Work item | Begin with the first line of the entries below. Copy each line exactly, stopping after the one that contains "left_click(145, 11)".

Supplied data |
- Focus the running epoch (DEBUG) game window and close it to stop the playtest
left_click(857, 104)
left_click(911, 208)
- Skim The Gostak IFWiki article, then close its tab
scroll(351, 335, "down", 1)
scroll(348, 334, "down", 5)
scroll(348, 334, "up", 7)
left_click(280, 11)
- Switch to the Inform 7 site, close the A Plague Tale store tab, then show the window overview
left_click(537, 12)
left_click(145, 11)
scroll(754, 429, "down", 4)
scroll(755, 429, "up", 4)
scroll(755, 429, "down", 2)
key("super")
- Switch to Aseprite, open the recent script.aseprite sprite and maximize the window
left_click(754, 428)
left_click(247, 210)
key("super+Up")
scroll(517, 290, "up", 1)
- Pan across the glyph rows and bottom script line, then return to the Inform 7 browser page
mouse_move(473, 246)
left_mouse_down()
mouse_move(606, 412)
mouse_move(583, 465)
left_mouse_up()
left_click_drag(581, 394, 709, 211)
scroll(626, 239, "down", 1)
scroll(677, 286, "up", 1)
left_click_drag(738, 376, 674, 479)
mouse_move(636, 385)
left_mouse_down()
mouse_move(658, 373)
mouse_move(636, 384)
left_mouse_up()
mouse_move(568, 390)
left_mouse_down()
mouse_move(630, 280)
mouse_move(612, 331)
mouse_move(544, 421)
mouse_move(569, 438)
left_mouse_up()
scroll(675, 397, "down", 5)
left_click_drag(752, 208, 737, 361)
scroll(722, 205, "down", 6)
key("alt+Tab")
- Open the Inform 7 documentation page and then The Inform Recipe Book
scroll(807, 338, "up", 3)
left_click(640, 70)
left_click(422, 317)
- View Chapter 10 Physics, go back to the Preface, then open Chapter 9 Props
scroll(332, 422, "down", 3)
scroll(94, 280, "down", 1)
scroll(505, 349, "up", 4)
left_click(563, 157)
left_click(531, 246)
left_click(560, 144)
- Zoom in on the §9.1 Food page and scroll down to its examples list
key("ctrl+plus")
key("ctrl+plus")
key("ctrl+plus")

Answer to the problem |
- Focus the running epoch (DEBUG) game window and close it to stop the playtest
left_click(857, 104)
left_click(911, 208)
- Skim The Gostak IFWiki article, then close its tab
scroll(351, 335, "down", 1)
scroll(348, 334, "down", 5)
scroll(348, 334, "up", 7)
left_click(280, 11)
- Switch to the Inform 7 site, close the A Plague Tale store tab, then show the window overview
left_click(537, 12)
left_click(145, 11)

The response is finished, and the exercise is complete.